Input data:

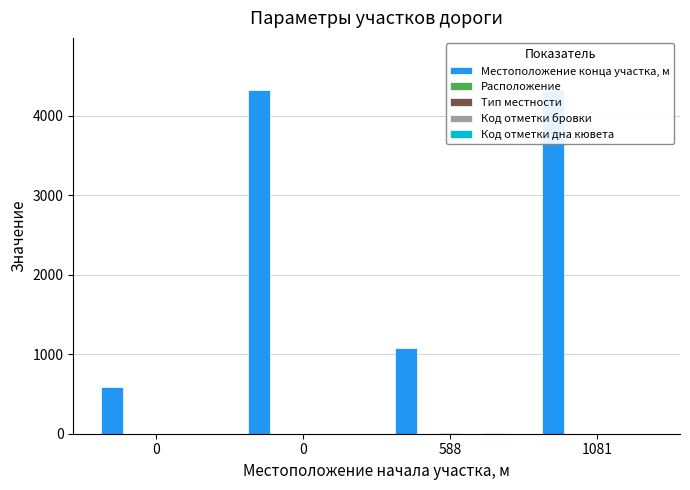

Rank the categories by Расположение value from lowest to highest.

0, 588, 1081, 0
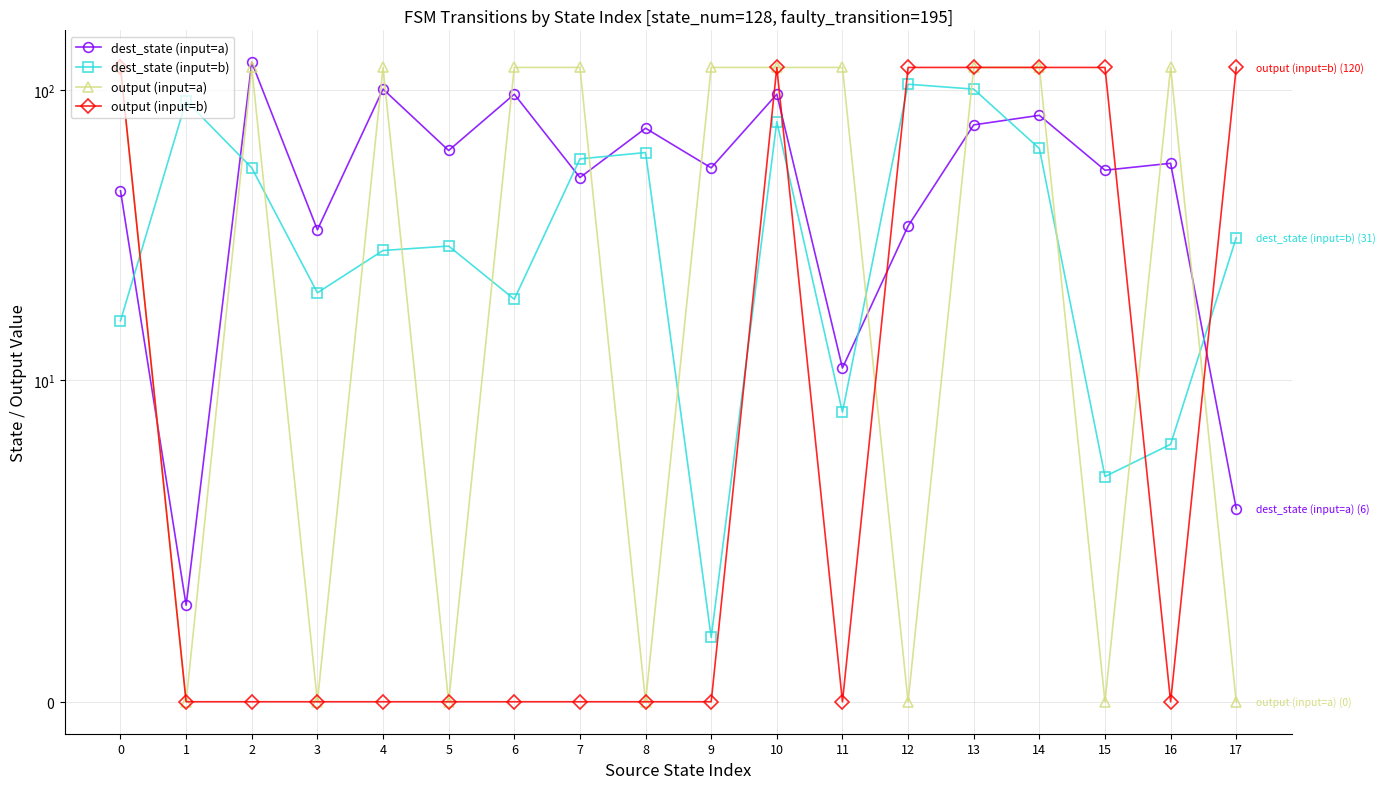

Reading right to left, what are all the values shown in this chart?

dest_state (input=a): 17=6	16=56	15=53	14=82	13=76	12=34	11=11	10=97	9=54	8=74	7=50	6=97	5=62	4=101	3=33	2=125	1=3	0=45
dest_state (input=b): 17=31	16=8	15=7	14=63	13=101	12=105	11=9	10=78	9=2	8=61	7=58	6=19	5=29	4=28	3=20	2=54	1=92	0=16
output (input=a): 17=0	16=120	15=0	14=120	13=120	12=0	11=120	10=120	9=120	8=0	7=120	6=120	5=0	4=120	3=0	2=120	1=0	0=120
output (input=b): 17=120	16=0	15=120	14=120	13=120	12=120	11=0	10=120	9=0	8=0	7=0	6=0	5=0	4=0	3=0	2=0	1=0	0=120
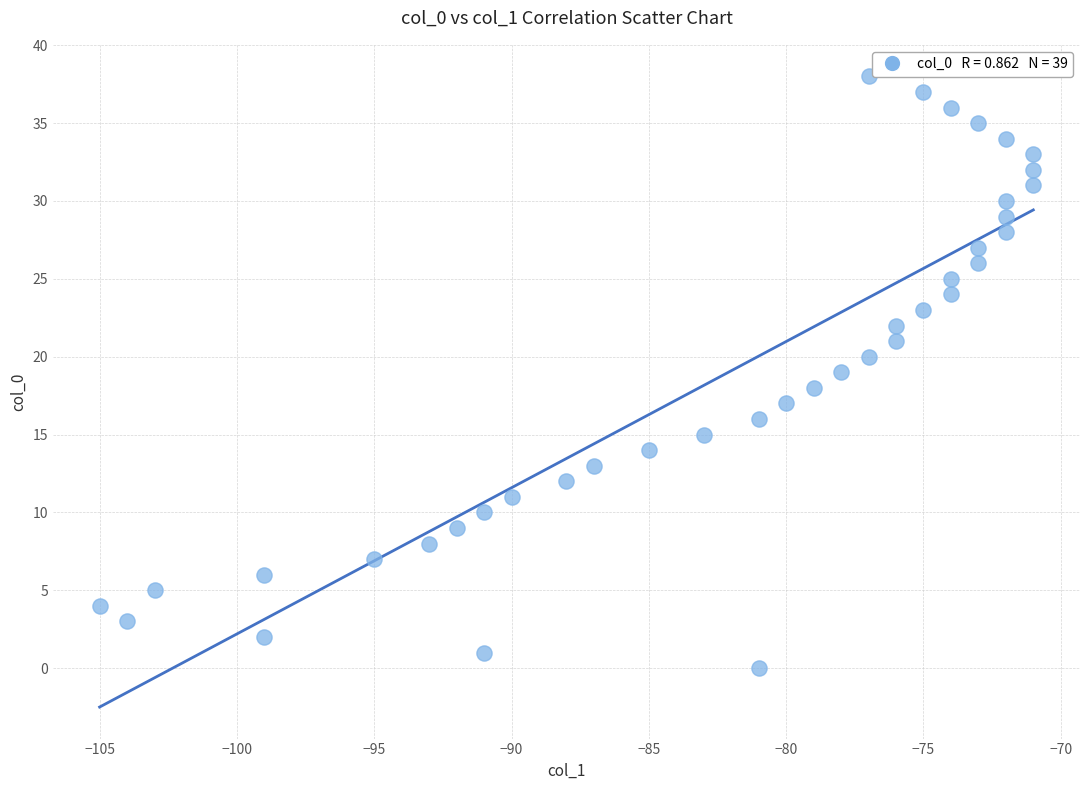

What is the range of Y values (max minus min)?

38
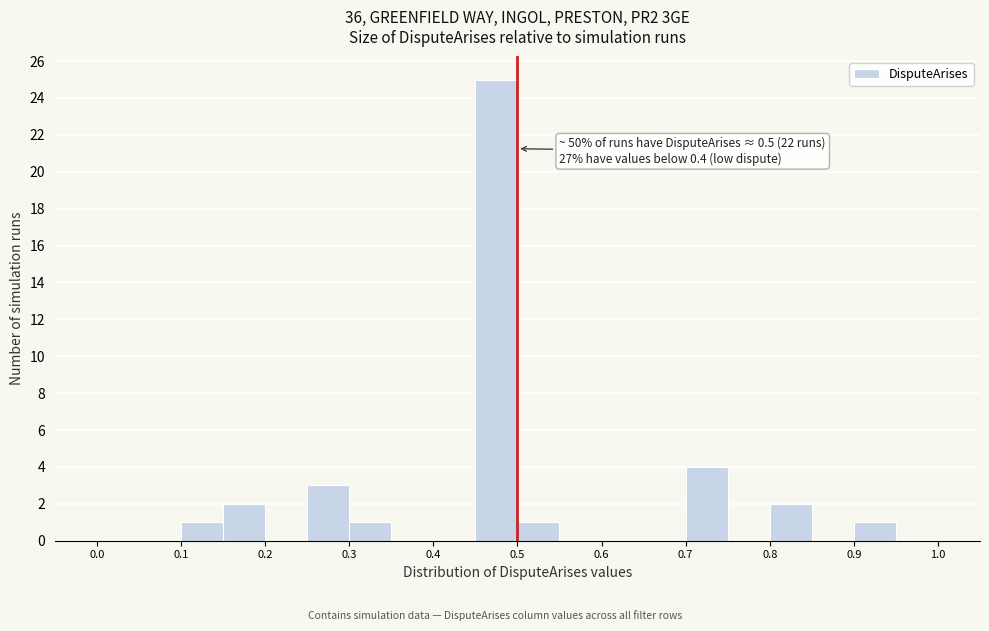

Over which range of the x-axis is the bar tallest?

0.45 to 0.50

Request: Reproduce all the rows above with every instance of "values" swapped for "numbers" and everything else unchanged. Leave the pictures out.

Output of the task:
Rank the categories by Расположение value from lowest to highest.

0, 588, 1081, 0

Reading right to left, what are all the numbers shown in this chart?

dest_state (input=a): 17=6	16=56	15=53	14=82	13=76	12=34	11=11	10=97	9=54	8=74	7=50	6=97	5=62	4=101	3=33	2=125	1=3	0=45
dest_state (input=b): 17=31	16=8	15=7	14=63	13=101	12=105	11=9	10=78	9=2	8=61	7=58	6=19	5=29	4=28	3=20	2=54	1=92	0=16
output (input=a): 17=0	16=120	15=0	14=120	13=120	12=0	11=120	10=120	9=120	8=0	7=120	6=120	5=0	4=120	3=0	2=120	1=0	0=120
output (input=b): 17=120	16=0	15=120	14=120	13=120	12=120	11=0	10=120	9=0	8=0	7=0	6=0	5=0	4=0	3=0	2=0	1=0	0=120

What is the range of Y numbers (max minus min)?

38

Over which range of the x-axis is the bar tallest?

0.45 to 0.50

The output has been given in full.